La vicenda dei 18 pescatori comincia 107 giorni fa, ovvero il primo settembre, quando furono imprigionati in una caserma di Bengasi, città nell’Est della Libia. Si tratta di otto italiani, sei tunisini, due indonesiani e due senegalesi: Karoui Mohamed, Daffe Bavieux, Ibrahim Mohamed, Pietro Marrone, Onofrio Giacalone, Mathlouthi Habib, Ben Haddada M’hamed, Jemmali Farhat, Ben Thameur Lysse, Ben Thameur Hedi, Moh Samsudin, Giovanni Bonomo, Michele Trinca, Barraco Vito, Salvo Bernardo, Fabio Giacalone,Giacomo Giacalone, Indra Gunawan. A lanciare l’allarme furono altri pescherecci che erano nei paraggi e che erano riusciti a mettersi in fuga.

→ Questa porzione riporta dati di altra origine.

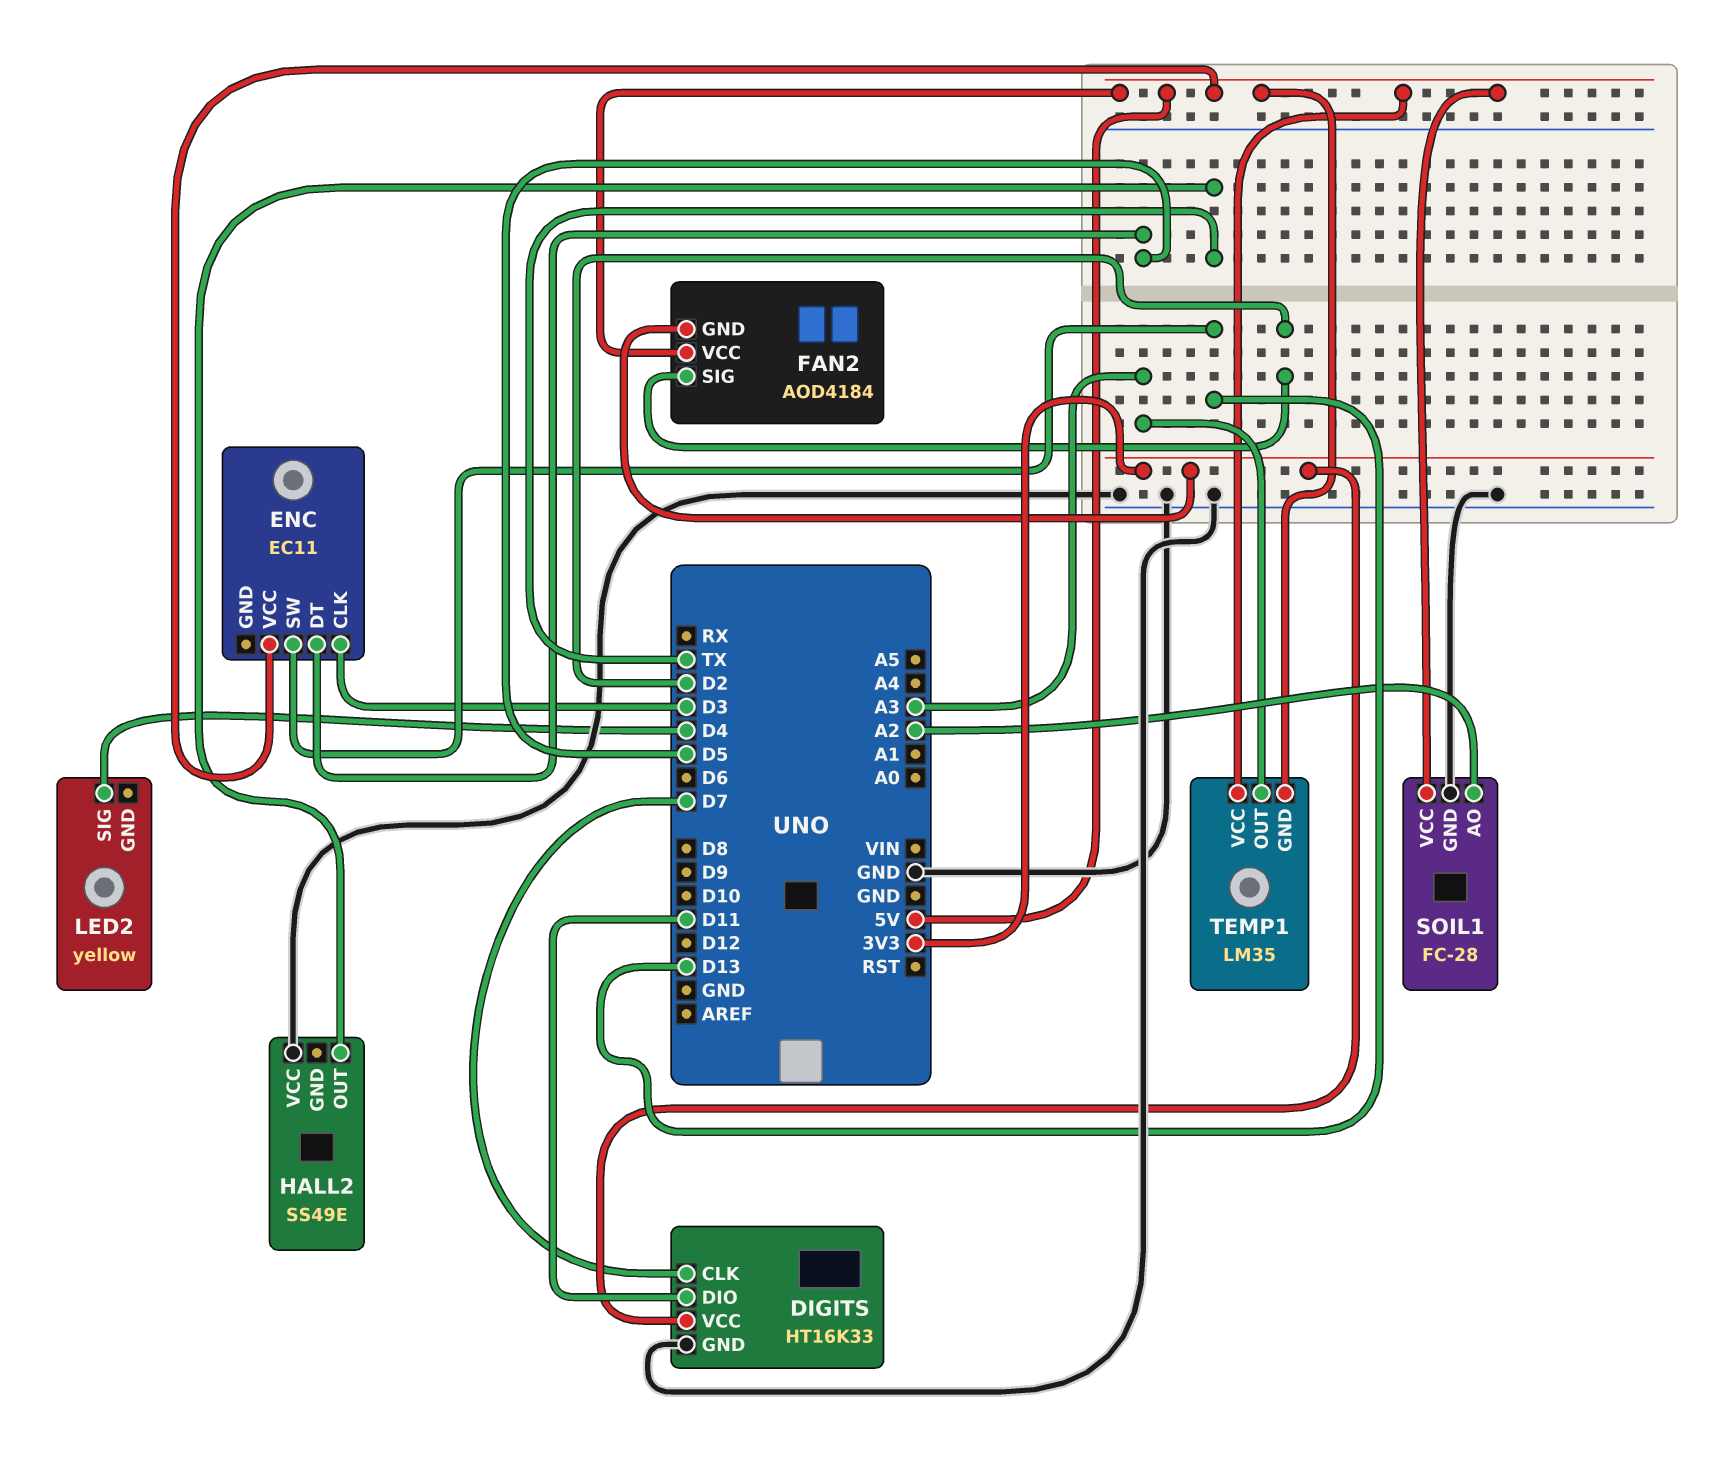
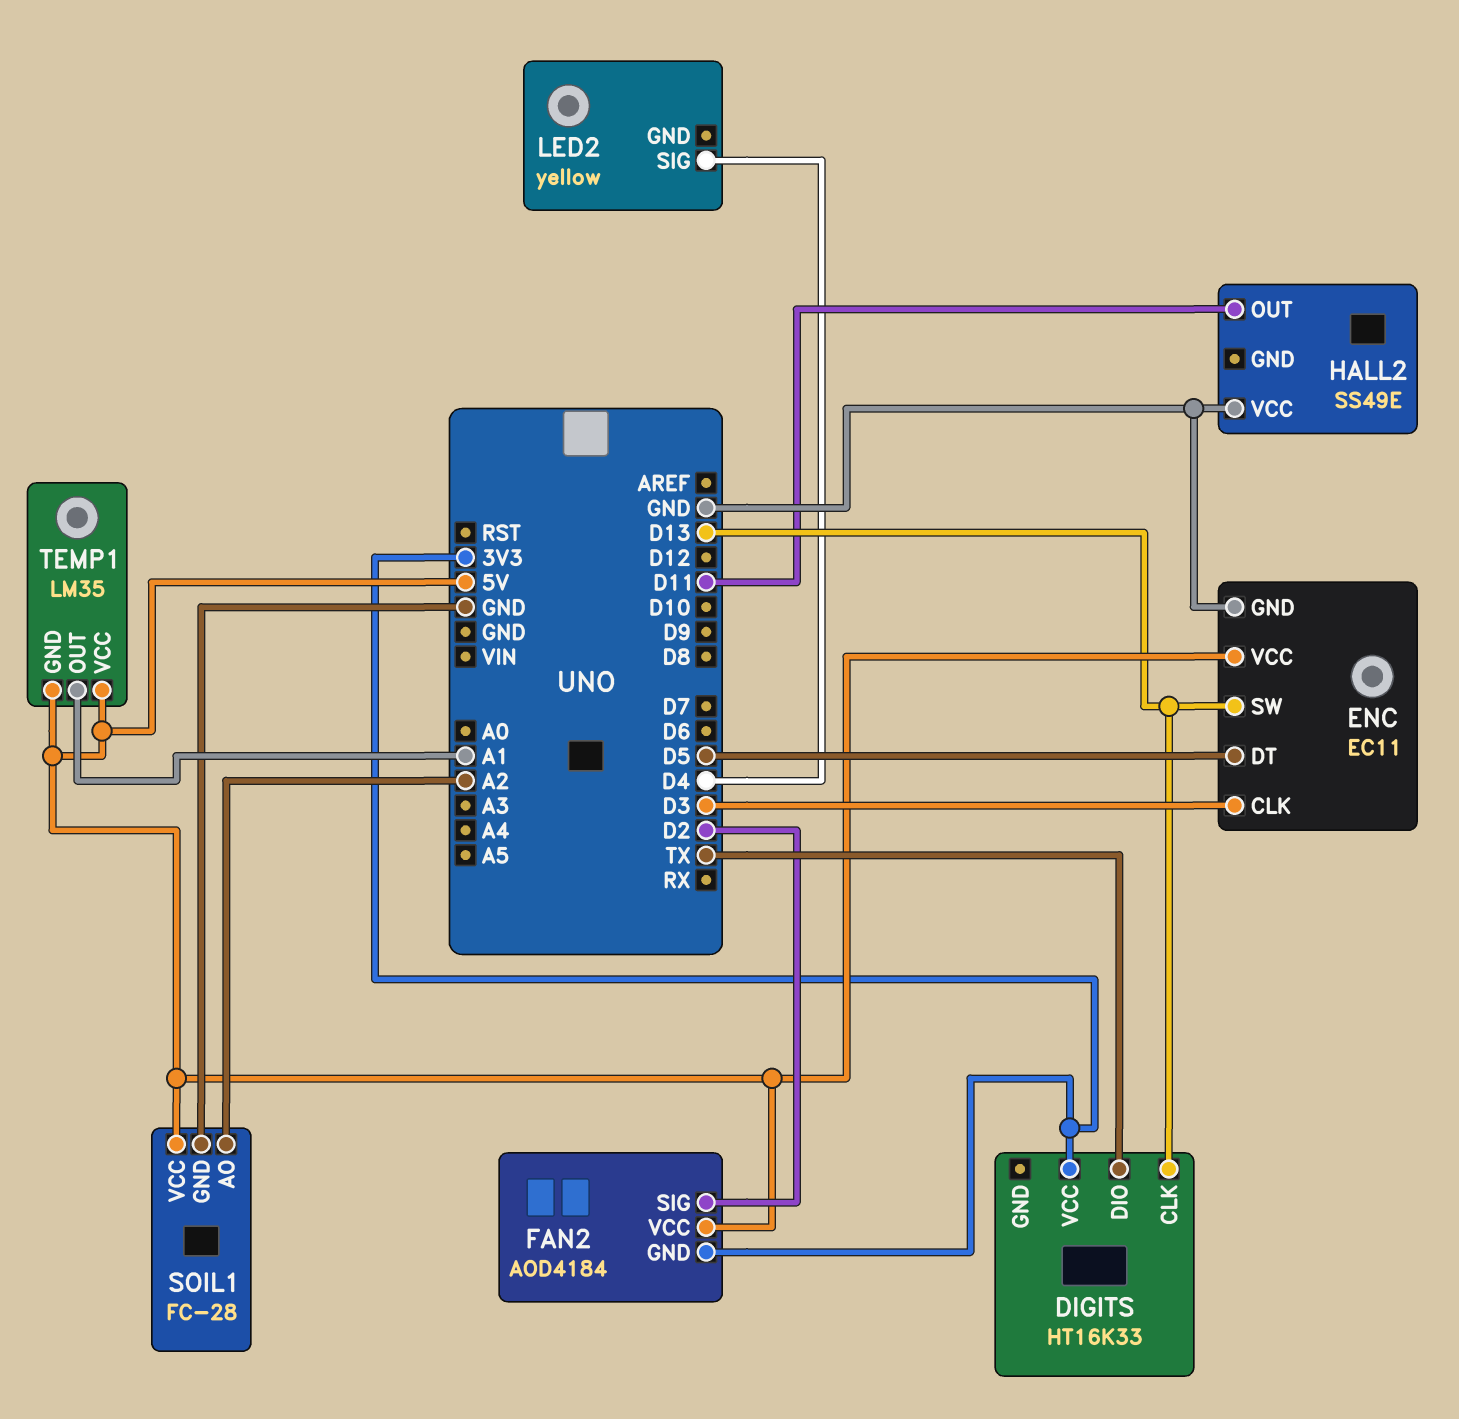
DIGITS pin CLK: D7 -> D13
DIGITS pin DIO: D11 -> TX
DIGITS pin GND: GND -> none
ENC pin GND: none -> GND
HALL2 pin OUT: TX -> D11
TEMP1 pin OUT: A3 -> A1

I pescatori si trovavano a bordo di due pescherecci di Mazara del Vallo – ‘Antartide’ e ‘Medinea’ – che furono sequestrati dalle motovedette dell’Est libico facenti capo all’uomo forte di Bengasi, il generale Khalifa Haftar. L’accusa mossa era di avere violato le acque territoriali per aver pescato all’interno di quella che ritengono essere un’area di loro esclusiva pertinenza in base ad una convenzione che prevede l’estensione della Zee (zona economica esclusiva) da 12 a 74 miglia. A questa accusa si era aggiunta anche quella delle milizie di Haftar che contestavano anche il traffico di droga, senza nessuna prova.

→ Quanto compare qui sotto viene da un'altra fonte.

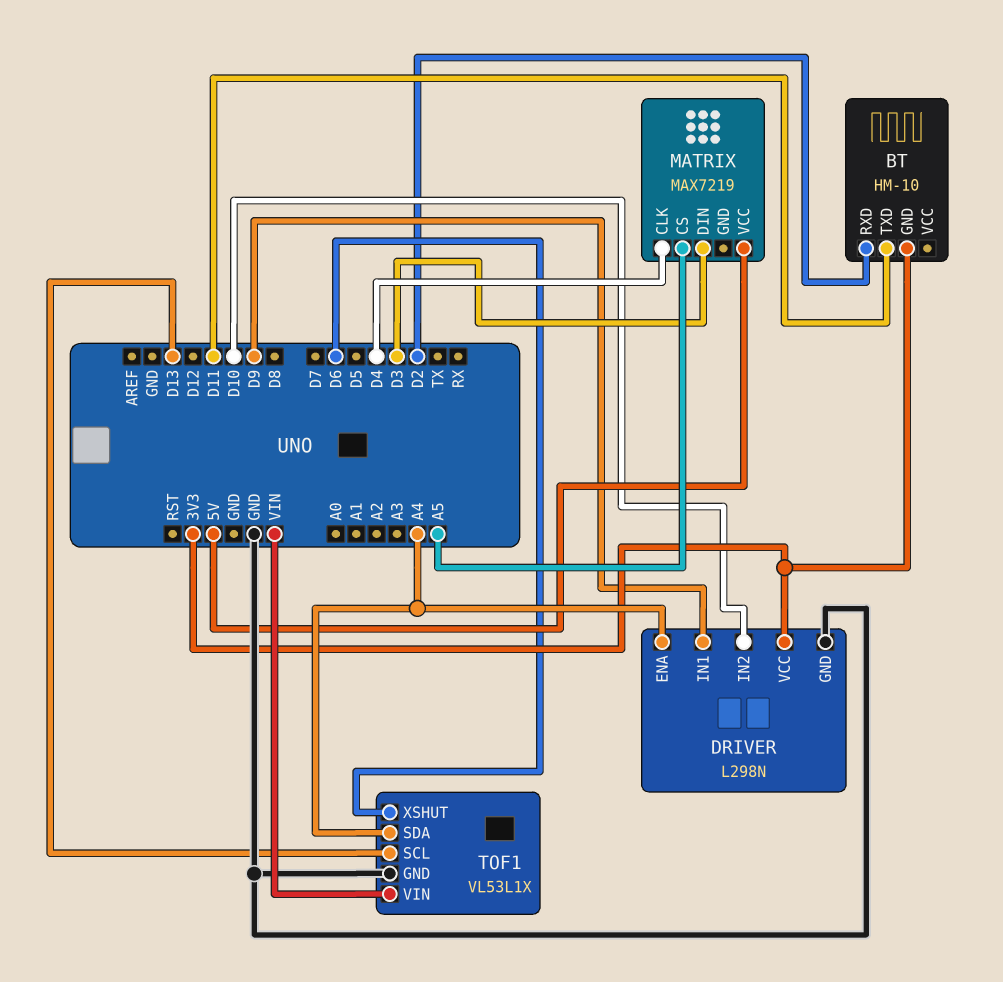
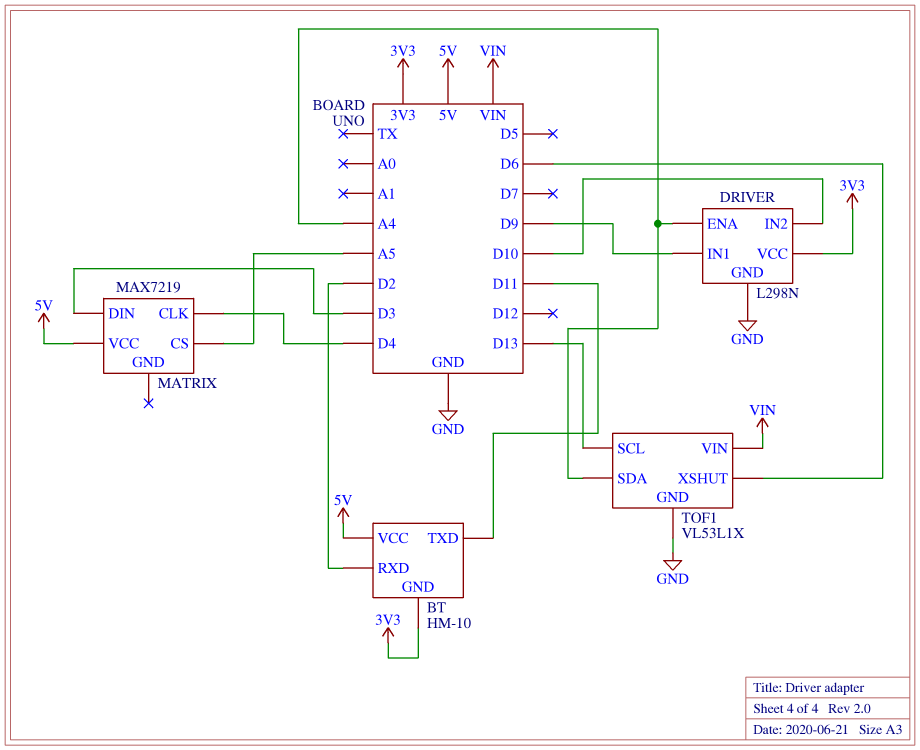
BT pin VCC: none -> 5V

La vicenda dei pescatori, presto sfociata in caso diplomatico, era finita anche a Bruxelles. L’Unione Europea aveva lanciato pochi giorni fa un appello nelle conclusioni adottate dal Consiglio Europeo affinché le autorità libiche rilasciassero “immediatamente i pescatori italiani trattenuti da settembre senza che sia stata avviata alcuna procedura legale” nei loro confronti. Più volte i familiari dei pescatori avevano fatto appelli nella speranza di poter riabbracciare i propri cari a Natale.
Nel corso delle trattative sarebbe stata avanzata da parte di Bengasi la richiesta di uno ‘scambio di prigionieri’, con l’estradizione di quattro libici condannati in Italia a cinque anni come scafisti di una traversata avvenuta nel 2015 in cui morirono 49 migranti. Bengasi ne ha sempre proclamato l’innocenza sostenendo si trattasse di semplici ‘calciatori’.
L’epilogo con la missione di Giuseppe Conte e Luigi Di Maio a Bengasi e la liberazione dei pescatori.